Through sharp, straight prose, Jessica Shattuck effectively illustrates the nervous personalities and anxious lives of a broken family of WASPs. The characters in The Hazards of Good Breeding are swimming rather, drowning in the murky social waters of New England old money.

Their instability results from a constant fear they might not be able to keep up appearances any longer. Patriarch Jack Dunlap, eight months after divorcing his wife of 25 years, is in love with his Columbian housekeeper. Faith Dunlap, fresh from her divorce and nervous breakdown, has her first timid crush in 25 years. Elliot Dunlap, age 10, is as slight and forlorn as his mother. Caroline Dunlap, who just graduated from Harvard (like her father and older twin brothers), is wondering what the hell she is doing at home.

Home is the Boston suburb of Concord, Mass., with its manicured lawns, day schools, stately homes and country clubs up Route 2. Other local areas are mentioned throughout the course of the novel: Roxbury, Davis Square and even Newbury’s Emack ‘ Bolio’s ice cream parlor get nods. Shattuck muses that the parlor is a front for one of the biggest prep-school pot rings in New England, headed by a Harvard graduate student whose favorite activities include Tibetan monasticism and polymer networking. Details like this make the book feel more relevant.

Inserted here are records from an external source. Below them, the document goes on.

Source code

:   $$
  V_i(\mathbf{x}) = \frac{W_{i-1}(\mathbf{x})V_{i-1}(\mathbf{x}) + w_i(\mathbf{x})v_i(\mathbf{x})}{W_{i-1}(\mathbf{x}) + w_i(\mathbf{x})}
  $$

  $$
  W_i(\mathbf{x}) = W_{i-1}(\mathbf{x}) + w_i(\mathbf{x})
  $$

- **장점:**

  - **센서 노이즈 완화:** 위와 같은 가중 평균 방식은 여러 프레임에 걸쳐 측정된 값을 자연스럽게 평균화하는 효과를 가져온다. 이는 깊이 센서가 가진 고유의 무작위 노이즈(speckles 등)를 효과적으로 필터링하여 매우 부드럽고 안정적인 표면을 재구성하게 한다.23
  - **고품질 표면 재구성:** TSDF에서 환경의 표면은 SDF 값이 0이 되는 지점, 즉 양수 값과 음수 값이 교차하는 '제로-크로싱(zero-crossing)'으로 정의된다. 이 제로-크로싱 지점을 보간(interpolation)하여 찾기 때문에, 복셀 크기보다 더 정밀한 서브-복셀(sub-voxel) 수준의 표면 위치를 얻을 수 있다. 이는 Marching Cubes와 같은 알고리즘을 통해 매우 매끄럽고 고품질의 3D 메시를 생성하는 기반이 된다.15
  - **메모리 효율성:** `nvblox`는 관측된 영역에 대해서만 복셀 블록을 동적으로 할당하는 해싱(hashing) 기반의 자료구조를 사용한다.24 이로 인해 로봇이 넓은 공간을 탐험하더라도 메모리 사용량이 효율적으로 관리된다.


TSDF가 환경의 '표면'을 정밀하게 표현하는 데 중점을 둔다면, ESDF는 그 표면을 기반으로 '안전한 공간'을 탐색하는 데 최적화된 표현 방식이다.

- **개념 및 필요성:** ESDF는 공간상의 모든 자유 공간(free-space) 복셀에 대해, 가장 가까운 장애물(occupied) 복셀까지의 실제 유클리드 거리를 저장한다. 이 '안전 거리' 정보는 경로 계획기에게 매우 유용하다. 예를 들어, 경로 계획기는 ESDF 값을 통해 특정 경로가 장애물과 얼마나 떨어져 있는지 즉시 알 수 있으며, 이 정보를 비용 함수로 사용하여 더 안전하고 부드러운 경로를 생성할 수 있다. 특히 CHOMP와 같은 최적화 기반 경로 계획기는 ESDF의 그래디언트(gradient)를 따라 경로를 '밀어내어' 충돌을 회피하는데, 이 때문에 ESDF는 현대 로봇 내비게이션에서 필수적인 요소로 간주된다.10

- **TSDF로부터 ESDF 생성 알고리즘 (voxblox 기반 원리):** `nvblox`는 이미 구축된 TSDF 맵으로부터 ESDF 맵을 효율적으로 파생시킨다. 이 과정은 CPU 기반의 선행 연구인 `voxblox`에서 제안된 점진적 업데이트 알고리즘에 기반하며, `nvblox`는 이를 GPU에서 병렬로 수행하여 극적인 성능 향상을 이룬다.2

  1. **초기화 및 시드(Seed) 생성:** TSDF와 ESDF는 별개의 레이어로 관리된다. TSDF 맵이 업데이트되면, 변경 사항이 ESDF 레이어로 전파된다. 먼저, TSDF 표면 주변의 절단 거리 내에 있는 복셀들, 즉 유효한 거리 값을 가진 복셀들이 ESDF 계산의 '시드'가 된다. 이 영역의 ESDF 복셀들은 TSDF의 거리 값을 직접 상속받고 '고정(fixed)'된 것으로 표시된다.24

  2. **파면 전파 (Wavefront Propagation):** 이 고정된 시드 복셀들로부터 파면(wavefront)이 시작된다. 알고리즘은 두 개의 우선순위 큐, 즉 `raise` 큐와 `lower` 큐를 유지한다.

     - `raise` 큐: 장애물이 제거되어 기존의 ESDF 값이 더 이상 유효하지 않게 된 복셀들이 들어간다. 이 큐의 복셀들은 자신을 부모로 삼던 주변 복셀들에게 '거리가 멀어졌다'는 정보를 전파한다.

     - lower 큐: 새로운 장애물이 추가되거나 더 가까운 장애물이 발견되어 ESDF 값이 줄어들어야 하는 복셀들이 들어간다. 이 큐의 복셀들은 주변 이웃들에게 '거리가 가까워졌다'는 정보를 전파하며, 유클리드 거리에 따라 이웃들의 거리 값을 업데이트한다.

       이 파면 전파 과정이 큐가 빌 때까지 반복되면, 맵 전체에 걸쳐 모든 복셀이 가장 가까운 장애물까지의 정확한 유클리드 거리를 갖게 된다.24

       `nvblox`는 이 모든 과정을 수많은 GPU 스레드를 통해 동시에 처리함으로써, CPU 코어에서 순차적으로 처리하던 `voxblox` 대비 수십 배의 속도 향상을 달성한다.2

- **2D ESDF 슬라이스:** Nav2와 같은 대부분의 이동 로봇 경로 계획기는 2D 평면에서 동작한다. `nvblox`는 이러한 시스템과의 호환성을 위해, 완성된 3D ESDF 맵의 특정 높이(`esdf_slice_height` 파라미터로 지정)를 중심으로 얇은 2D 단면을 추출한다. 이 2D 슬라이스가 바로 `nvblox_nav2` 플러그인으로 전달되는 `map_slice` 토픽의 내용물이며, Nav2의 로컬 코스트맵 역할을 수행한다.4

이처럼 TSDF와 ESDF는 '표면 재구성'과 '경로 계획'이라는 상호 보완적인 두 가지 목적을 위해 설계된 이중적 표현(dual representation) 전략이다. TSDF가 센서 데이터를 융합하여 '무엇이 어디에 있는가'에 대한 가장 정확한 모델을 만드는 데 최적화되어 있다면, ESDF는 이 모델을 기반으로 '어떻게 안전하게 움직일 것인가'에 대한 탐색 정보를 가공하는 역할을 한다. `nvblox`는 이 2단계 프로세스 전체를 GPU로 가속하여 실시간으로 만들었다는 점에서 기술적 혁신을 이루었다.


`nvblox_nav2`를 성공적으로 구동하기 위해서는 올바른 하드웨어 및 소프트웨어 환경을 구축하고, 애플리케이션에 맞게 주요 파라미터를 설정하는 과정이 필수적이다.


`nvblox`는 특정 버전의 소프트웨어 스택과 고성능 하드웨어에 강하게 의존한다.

The details of the book that are meant to symbolize the antiquated Puritan spirit Eliot Dunlap playing Paul Revere in his school play, the presence of an obnoxiously narrow-minded and Anglo-centric rich aunt and names like ‘Skip’ and ‘Teddy’ seem obvious. The humor of the book exists in its innate absurdity, its pointed caricature of what the term ‘good breeding’ brings to mind. The sarcastic humor throughout the book makes the heavy moods of the characters tolerable and the abrupt ending work. It is a Boston social study to be read while eating expensive ice cream and people-watching.